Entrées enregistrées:
★ ★ ★ ★ ★ ★ ★
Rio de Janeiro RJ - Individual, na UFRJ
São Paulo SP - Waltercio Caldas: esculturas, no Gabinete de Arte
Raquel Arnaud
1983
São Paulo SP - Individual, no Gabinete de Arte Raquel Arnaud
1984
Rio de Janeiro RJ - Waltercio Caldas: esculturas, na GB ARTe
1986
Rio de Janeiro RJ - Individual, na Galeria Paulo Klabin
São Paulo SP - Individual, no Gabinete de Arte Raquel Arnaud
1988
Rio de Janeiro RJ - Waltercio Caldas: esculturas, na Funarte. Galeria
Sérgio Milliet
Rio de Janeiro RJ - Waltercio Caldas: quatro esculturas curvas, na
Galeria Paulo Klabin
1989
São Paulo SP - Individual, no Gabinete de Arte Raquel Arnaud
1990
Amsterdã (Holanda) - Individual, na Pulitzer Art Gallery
★ ★ ★ ★ ★ ★ ★
Reproduisez à l'identique l'ensemble des lignes du matériau ci-dessus.

* [Réponse attendue]
Rio de Janeiro RJ - Individual, na UFRJ
São Paulo SP - Waltercio Caldas: esculturas, no Gabinete de Arte
Raquel Arnaud
1983
São Paulo SP - Individual, no Gabinete de Arte Raquel Arnaud
1984
Rio de Janeiro RJ - Waltercio Caldas: esculturas, na GB ARTe
1986
Rio de Janeiro RJ - Individual, na Galeria Paulo Klabin
São Paulo SP - Individual, no Gabinete de Arte Raquel Arnaud
1988
Rio de Janeiro RJ - Waltercio Caldas: esculturas, na Funarte. Galeria
Sérgio Milliet
Rio de Janeiro RJ - Waltercio Caldas: quatro esculturas curvas, na
Galeria Paulo Klabin
1989
São Paulo SP - Individual, no Gabinete de Arte Raquel Arnaud
1990
Amsterdã (Holanda) - Individual, na Pulitzer Art Gallery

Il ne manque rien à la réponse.